Sim. Temos alguns casos. No STF e no STJ tem acontecido também. Devido à grande quantidade de processos, alguns optam por se livrarem deles rapidamente para, em seguida, apresentar números estratosféricos de produtividade. Mas, a qualidade desses julgamentos é péssima. São julgamentos que têm se valido de estagiários ou assessores. Portanto, os juízes estão delegando a função jurisdicional. Isso é muito sério. Uma das características da jurisdição é a indelegabilidade: não delegar a função de julgar. Não estou generalizando, mas tem acontecido isso com muita frequência.

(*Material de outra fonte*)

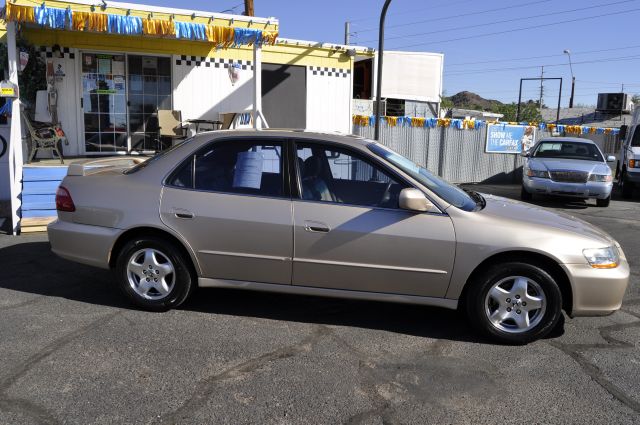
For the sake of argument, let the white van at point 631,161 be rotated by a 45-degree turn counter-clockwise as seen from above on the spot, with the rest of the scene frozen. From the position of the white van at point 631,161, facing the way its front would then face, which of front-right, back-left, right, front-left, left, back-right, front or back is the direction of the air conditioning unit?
back-left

"Há juízes que não estão colocando a mão em processos e, sim, deixando para programas de computador decidirem casos", critica o presidente da OAB-MG (foto: Alexandre Rezende/Encontro)
E como a OAB-MG tem lidado com isso?

Temos combatido isso em pronunciamentos. Infelizmente, muitos advogados ficam receosos de fazer isso. Estão com medo de sofrer represálias por parte de alguns juízes. Mas temos a independência necessária para, em nome da instituição, tomar todas as providências.

Qual foi o impacto da Reforma Trabalhista para os advogados?

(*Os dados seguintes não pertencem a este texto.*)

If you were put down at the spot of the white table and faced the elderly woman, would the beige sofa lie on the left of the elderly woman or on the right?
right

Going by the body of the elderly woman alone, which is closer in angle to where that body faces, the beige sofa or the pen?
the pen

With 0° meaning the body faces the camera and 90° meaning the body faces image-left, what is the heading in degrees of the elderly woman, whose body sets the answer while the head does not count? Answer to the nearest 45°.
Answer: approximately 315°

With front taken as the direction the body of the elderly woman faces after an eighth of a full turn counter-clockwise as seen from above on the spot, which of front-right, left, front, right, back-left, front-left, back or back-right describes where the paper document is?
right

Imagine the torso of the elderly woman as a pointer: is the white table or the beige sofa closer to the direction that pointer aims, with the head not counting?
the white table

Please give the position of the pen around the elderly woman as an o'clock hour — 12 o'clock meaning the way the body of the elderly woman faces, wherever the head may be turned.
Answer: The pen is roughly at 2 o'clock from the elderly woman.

Diminuiu sensivelmente o número de causas trabalhistas. Recentemente, durante conversa com uma advogada especialista da área, ela disse que a redução foi na ordem de 50%. Inclusive, já se fala no fim da Justiça do Trabalho, o que acredito não seja a solução, mas já especulam.

Como o sr. vem acompanhando a discussão sobre a Reforma da Previdência?

Esse assunto é muito específico. Tem muita gente dando palpite sem conhecer a realidade dos fatos. Acho que essa reforma é uma necessidade sob o tema da falência total do sistema. A população está envelhecendo e os casais não estão tendo filhos. Então, quem vai pagar a conta? Portanto, a reforma tem de ser feita, mas sem sacrificar direitos já consolidados. Já a discussão sobre a Reforma Tributária caminha pelo sonho que todos têm de simplificar esse sistema. Há ainda a questão de que o Brasil é recordista em pagar impostos e não vemos a aplicação adequada dos recursos arrecadados com as taxas.

O sr. se formou na década de 1970. Em relação àquela época, hoje está mais fácil ou difícil ser advogado?

A maior facilidade é em relação à consulta. Naquela época, tínhamos de sair de casa e ir a uma biblioteca. Lá, copiávamos tudo à mão. Hoje, com um smartphone, você tem acesso a uma biblioteca inteira na palma das mãos. Por outro lado, isso deixa a pessoa mais preguiçosa. Muitos não estudam e a qualidade acaba caindo. Naquela época, tínhamos profissionais mais capacitados. No ponto de vista financeiro, era melhor que hoje, pois não havia tantos advogados.

O que o sr. diria ao jovem que deseja ingressar nessa carreira?

Faça acontecer a chama da sua vocação. Sua vocação é essa? Então, siga, pois haverá lugar para você. Há muitos que ingressam nessa caminhada sem vocação alguma. Comecei a trabalhar com meu pai em um escritório de advocacia, quando eu estava no segundo ano do antigo segundo grau (atual ensino médio). Tenho 52 anos de escritório de advocacia. Meu pai foi advogado, presidente OAB-MG. Esta sede foi construída por ele, nos idos de 1966 e 1967. Não havia dinheiro. Teve de pegar dinheiro emprestado e hipotecou a nossa casa em que morávamos eu, meus oito irmãos e meus pais. Ele fez isso porque tinha fé na advocacia. Portanto, o lema é servir à Ordem dos Advogados do Brasil e não se servir dela.